Let's recap some of the points covered in this book to make sure they stick:
Give Windows no more CPU and RAM than it needs, but no less either. If you're unsure, just split it down the middle. The idea is to leave enough for the Mac to run the computer and enough for Windows to run Windows.
Don't take too many snapshots. More than two or three will seriously degrade performance, especially on computers without solid state drives (SSDs).
Disable AutoProtect unless you know you need it, for example, if you are the type that always break things and need a constant roll back point, and can live with the performance penalty (you know who you are!). If you have a modern Mac with an SSD, it's not that noticeable a performance hit. If you have an older one with a standard hard drive, you should avoid this feature.
Encrypt your VM for maximum security from anyone who could get physical access to your system, but don't lose that password!
Keep a backup of Your VM separate from Your Data.
Use Shared and Mirrored Folders, and Time Machine to keep Your Data safe.
Keep a copy of Your VM on an external drive just in case. (When it boots, tell it that you moved it, so it doesn't change the MAC address and Windows doesn't know that it's been copied).
Keep Windows 7 and Windows 8 on the same VM using a snapshot. Remember not to have too many, but this is great if you need to go back to something in Windows 7 that isn't compatible with Windows 8.
Remember to use only one printing method at a time.
Connect a FaceTime camera to Windows to use it there.

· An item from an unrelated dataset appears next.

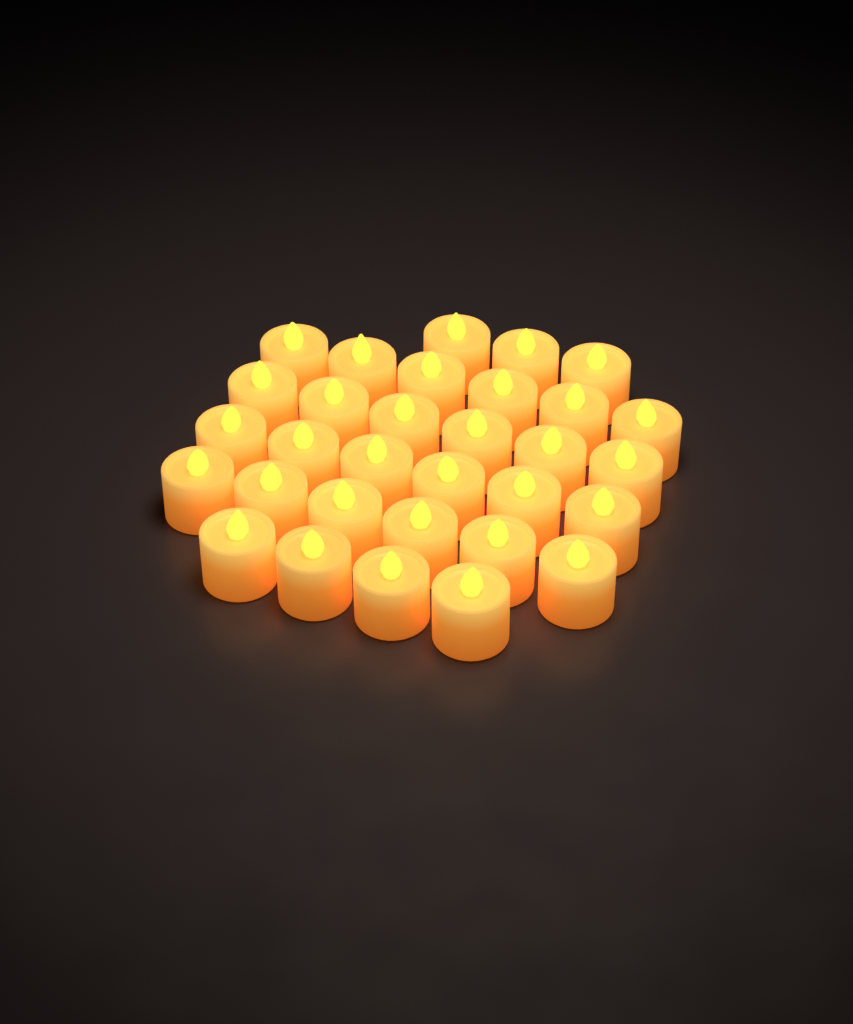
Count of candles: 31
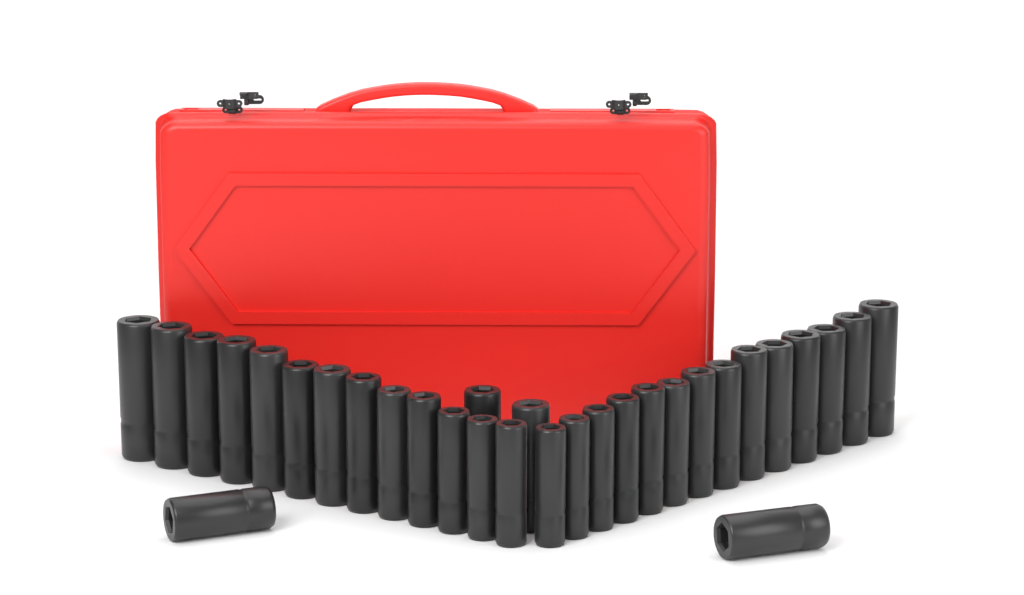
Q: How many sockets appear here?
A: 31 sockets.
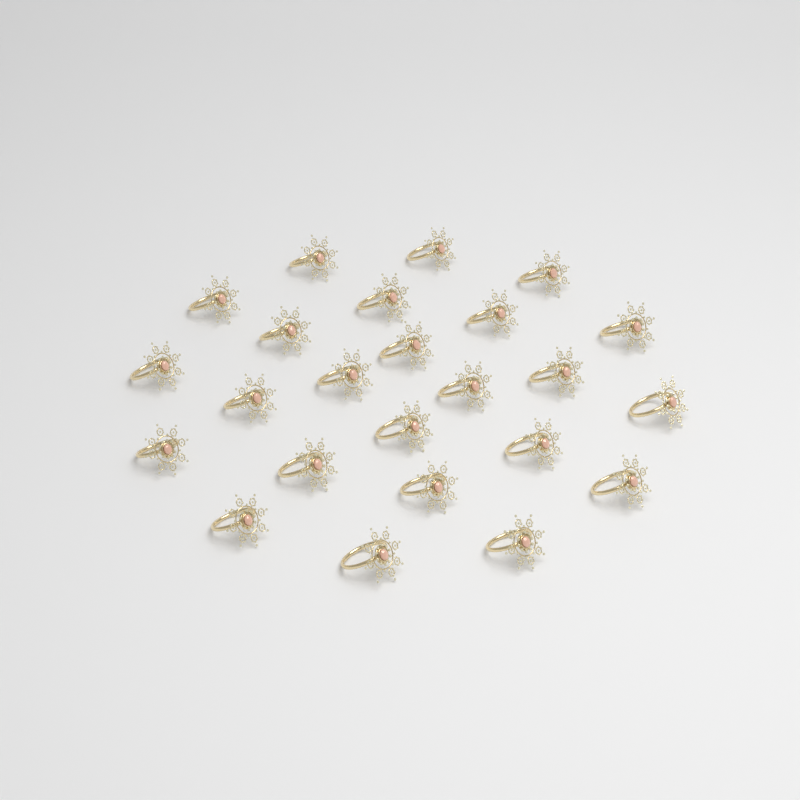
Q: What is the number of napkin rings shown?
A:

If you have to, connect a USB keyboard and mouse directly to Fusion. This is really only necessary if you want to dedicate a Windows keyboard to Windows only.
Remember to call VMware's excellent support folks to get help when you need it. One of the benefits of paying for Fusion is that it comes with free e-mail support! If you need an extra hand, you can pay a small fee and they can give you a call to talk in person, and even remote-control your Mac to show you exactly what needs to be done to solve even the most complex of problems.